What you need to do:
Can you render every line of the records below as a JSON list of strings, one string per line, skipping blank lines and leaving out the pictures?

Extracted data entries
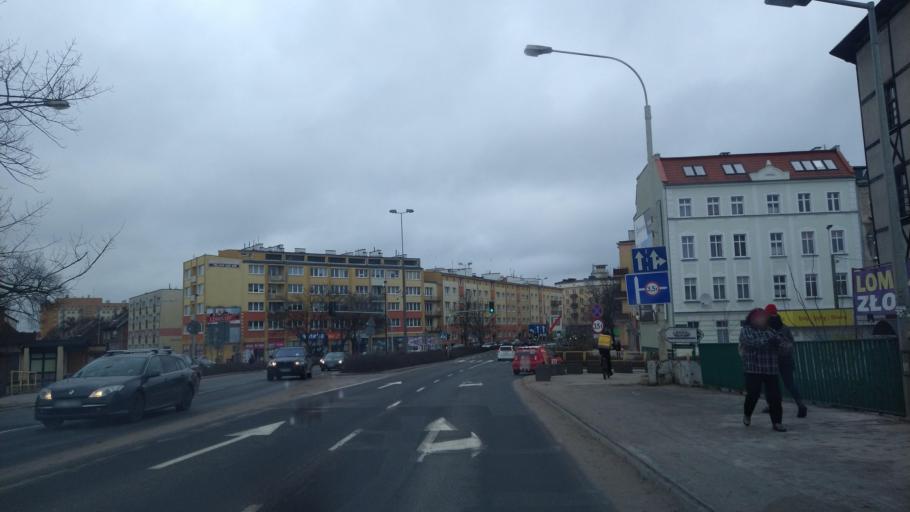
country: PL
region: Warmian-Masurian Voivodeship
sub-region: Powiat olsztynski
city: Olsztyn
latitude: 53.7846
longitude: 20.4920
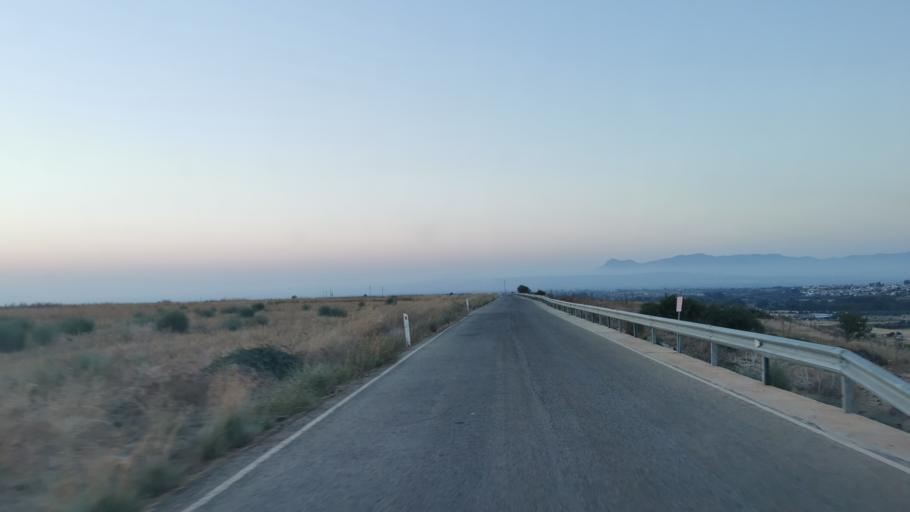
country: CY
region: Lefkosia
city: Peristerona
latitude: 35.0834
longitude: 33.0822
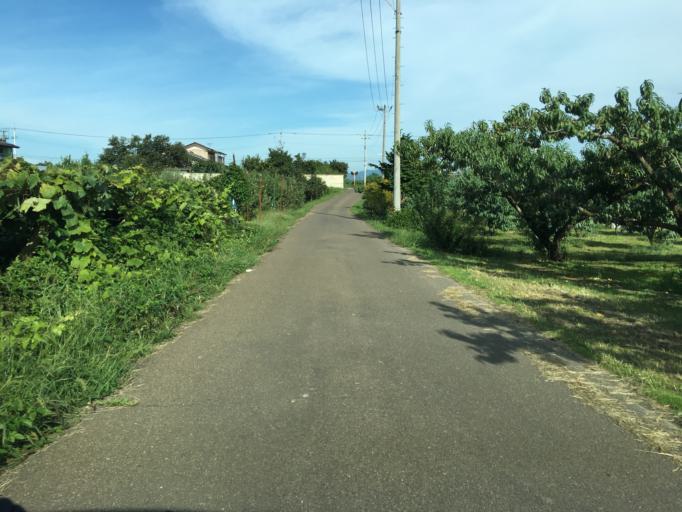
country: JP
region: Fukushima
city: Hobaramachi
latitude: 37.8175
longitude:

Completed exercise:
[
  "country: PL",
  "region: Warmian-Masurian Voivodeship",
  "sub-region: Powiat olsztynski",
  "city: Olsztyn",
  "latitude: 53.7846",
  "longitude: 20.4920",
  "country: CY",
  "region: Lefkosia",
  "city: Peristerona",
  "latitude: 35.0834",
  "longitude: 33.0822",
  "country: JP",
  "region: Fukushima",
  "city: Hobaramachi",
  "latitude: 37.8175",
  "longitude:"
]